一场禁忌的魔法,令天真的少女沉眠于冰雪;待少女再度苏醒,便成为了众人供奉的雪女,保佑部落免受魔兽的侵袭。
物换星移,当部落里最后一位族人死去,雪女再度陷入沉睡,直至有人将她唤醒。
——这是梵竹了解到全部资料。
“如果西文还在,他一定会告诉你这些。”梵竹说,“他从不认为你是异类。”
维米娅平静得可怕——即使是旁观者听到这些都未免触动,身为当事人的她却毫无波澜。
“你想让我做什么?”维米娅只抬了下眼皮,“我不信你只是出于好心。”
“确有一件事想要你帮忙,但这不是交换,只是请求。”
梵竹想要联合维米娅在琉沙面前演一出戏,或者说,为琉沙打造一场沉浸式的“剧本杀”。他想知道琉沙会选择扮演怎样的角色,自己也好明确接下来的路要怎样走。
“听起来很有意思。”维米娅露出玩味的笑,“细节就由我敲定了,至于'结局'......设置两个怎么样?普通结局和'true ending'。”
既然选择与维米娅合作,梵竹自然不会怀疑她。只是梵竹对一件事有些好奇:“你已经想好要怎样引导她前往目标地点了?”
“图书馆有可以利用的事物。”维米娅懒得解释清楚,“不过疏漏很多,不能保证她每一环都会按照设置好的程序走。”
“没关系,”梵竹摇了摇头,“不如说,我更希望她不会来。”
维米娅盯着梵竹看了两秒:“真可惜。要不是早就和艾丽儿约定好了,我倒真想看看你们在特定情境下的选择。”
梵竹耸耸肩:“那还真是遗憾。”
不久后维米娅在艾丽儿陪同下来到墓园,想着有些事情也该让西文知道——虽然他已经听不见了。
“梵竹告诉我,在成为雪女之前,我也只是个普通人类而已。但是这件事,我早就知道了。”维米娅眨眨眼,“所谓'不懂人类情感',都是我装出来骗你的。我喜欢织网,然后看着猎物越陷越深。为此,我还被洛音——就是你们校长封印到了雪山里,直到你再次将我唤醒。”
“真好奇你听到这些话后的反应啊,不过可惜,我大概是看不到了。”
维米娅微微偏头,又想到了什么:
“......若你能预知未来之事,还会做出相同的选择吗?”
没有人回答,只有风吹乱了头发。
迎着风,琉沙将碎发整理到脑后。
地平线一点点吞没太阳,天边的倦鸟归巢。每一个人都有自己的路,她们或步履匆忙,或闲庭信步,彼此就在这一方小小的天地里擦肩而过,注意或不注意,人们总归要去做自己的事情的。

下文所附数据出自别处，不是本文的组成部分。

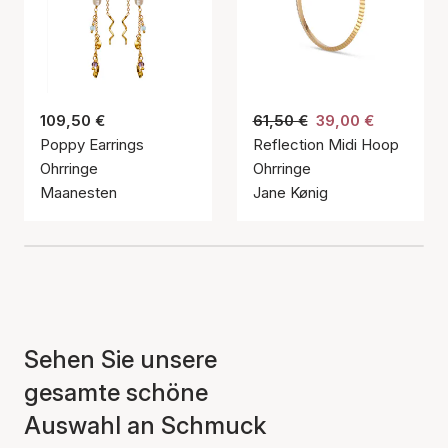
109,50 €
61,50 €
39,00 €
Poppy Earrings
Reflection Midi Hoop
Ohrringe
Ohrringe
Maanesten
Jane Kønig
Sehen Sie unsere
gesamte schöne
Auswahl an Schmuck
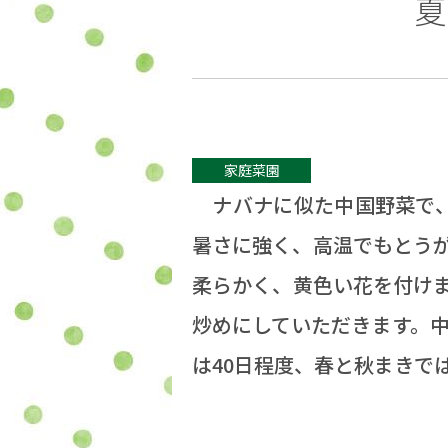
夏
家庭菜園
ナバナに似た中国野菜で、茎
暑さに強く、高温でもとう
柔らかく、黄色い花を付け
炒めにしていただきます。中
は40日程度、春と秋まきで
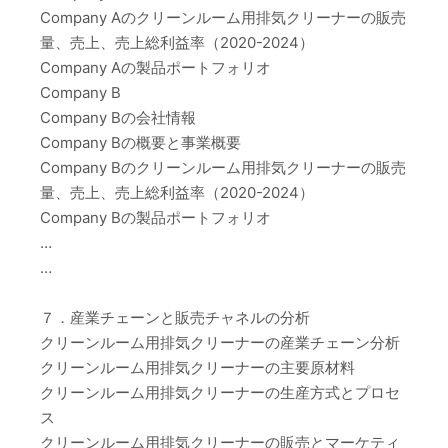
Company Aのクリーンルーム用排気クリーナーの販売
量、売上、売上総利益率（2020-2024）
Company Aの製品ポートフォリオ
Company B
Company Bの会社情報
Company Bの概要と事業概要
Company Bのクリーンルーム用排気クリーナーの販売
量、売上、売上総利益率（2020-2024）
Company Bの製品ポートフォリオ
…
…
７．産業チェーンと販売チャネルの分析
クリーンルーム用排気クリーナーの産業チェーン分析
クリーンルーム用排気クリーナーの主要原材料
クリーンルーム用排気クリーナーの生産方式とプロセ
ス
クリーンルーム用排気クリーナーの販売とマーケティ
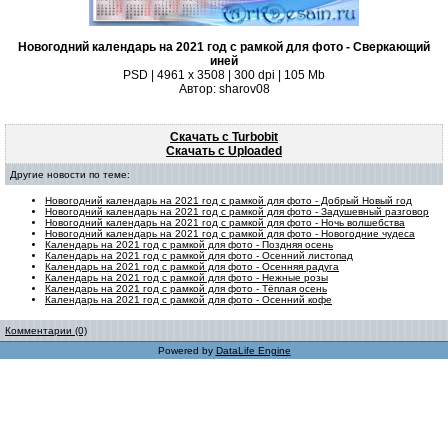
Новогодний календарь на 2021 год с рамкой для фото - Сверкающий
иней
PSD | 4961 х 3508 | 300 dpi | 105 Mb
Автор: sharov08
Скачать с Turbobit
Скачать с Uploaded
Другие новости по теме:
Новогодний календарь на 2021 год с рамкой для фото - Добрый Новый год
Новогодний календарь на 2021 год с рамкой для фото - Задушевный разговор
Новогодний календарь на 2021 год с рамкой для фото - Ночь волшебства
Новогодний календарь на 2021 год с рамкой для фото - Новогодние чудеса
Календарь на 2021 год с рамкой для фото - Поздняя осень
Календарь на 2021 год с рамкой для фото - Осенний листопад
Календарь на 2021 год с рамкой для фото - Осенняя радуга
Календарь на 2021 год с рамкой для фото - Нежные розы
Календарь на 2021 год с рамкой для фото - Тёплая осень
Календарь на 2021 год с рамкой для фото - Осенний кофе
Комментарии (0)
Powered by
DataLife Engine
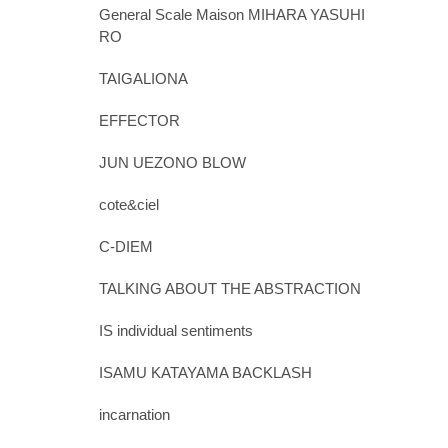
General Scale Maison MIHARA YASUHI
RO
TAIGALIONA
EFFECTOR
JUN UEZONO BLOW
cote&ciel
C-DIEM
TALKING ABOUT THE ABSTRACTION
IS individual sentiments
ISAMU KATAYAMA BACKLASH
incarnation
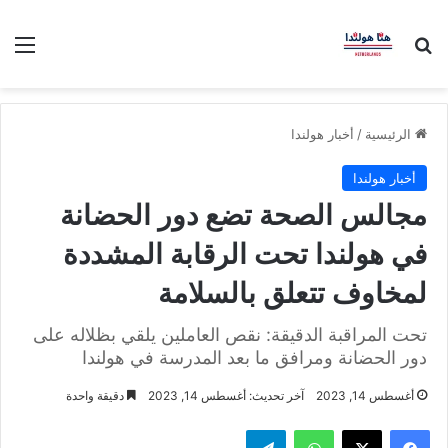
بحث عن
الق
الرئيسية
/
أخبار هولندا
أخبار هولندا
مجالس الصحة تضع دور الحضانة
في هولندا تحت الرقابة المشددة
لمخاوف تتعلق بالسلامة
تحت المراقبة الدقيقة: نقص العاملين يلقي بظلاله على
دور الحضانة ومرافق ما بعد المدرسة في هولندا
أغسطس 14, 2023
آخر تحديث: أغسطس 14, 2023
دقيقة واحدة
فيسبوك
‫X
واتساب
تيلقرام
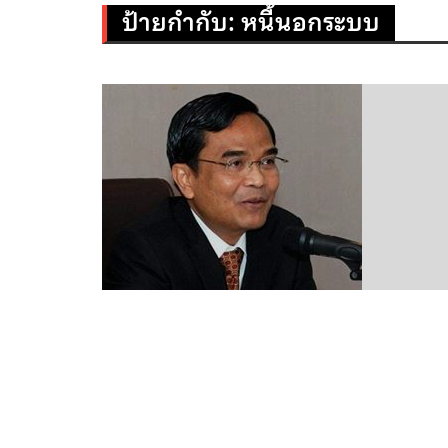
ป้ายกำกับ:
หนี้นอกระบบ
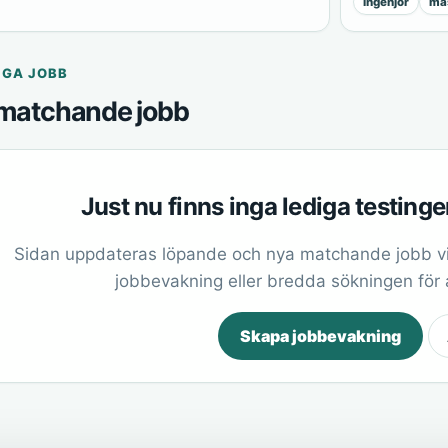
ingenjör
mas
IGA JOBB
matchande jobb
Just nu finns inga lediga testinge
Sidan uppdateras löpande och nya matchande jobb vi
jobbevakning eller bredda sökningen för at
Skapa jobbevakning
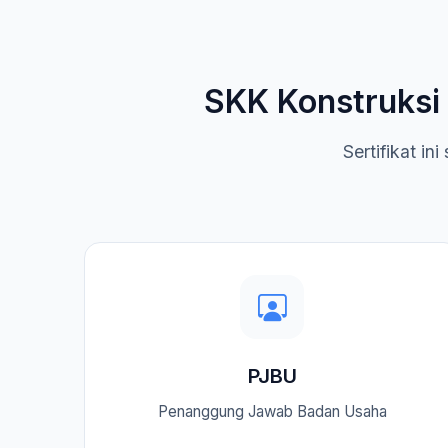
SKK Konstruksi
Sertifikat i
PJBU
Penanggung Jawab Badan Usaha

“我记得第一学年是学习各种理论知识,到了第二学年就要真正接触魔法了。”琉沙掰着手指头数,“法术课、法器学、药剂学,这三门你们打算选哪个啊?”
法术课是进一步学习各种魔法术式的课;法器学偏向物理攻击,课上讲授的是各种法器的使用——以剑为例,它们是有法术附魔的,所以比起普通的剑威力会更大一点;至于药剂学就是学习识别药草、调制药水的课,相对来说选修这门课的同学战斗力要弱一点。
沫痕毫不犹豫:“当然是法器学咯。”
“我更想选药剂学耶。”琉沙又问灵惜,“灵惜更偏向哪门课程?”
感受着同时看过来的两道视线,灵惜默默举起手:“报告,我想选法术课。”
这样一来,三人只能各学各的了。
沫痕直接把矛头对向琉沙:“药剂学的泛用性不大,一般都是辅修的。要不你选两门或者三门?”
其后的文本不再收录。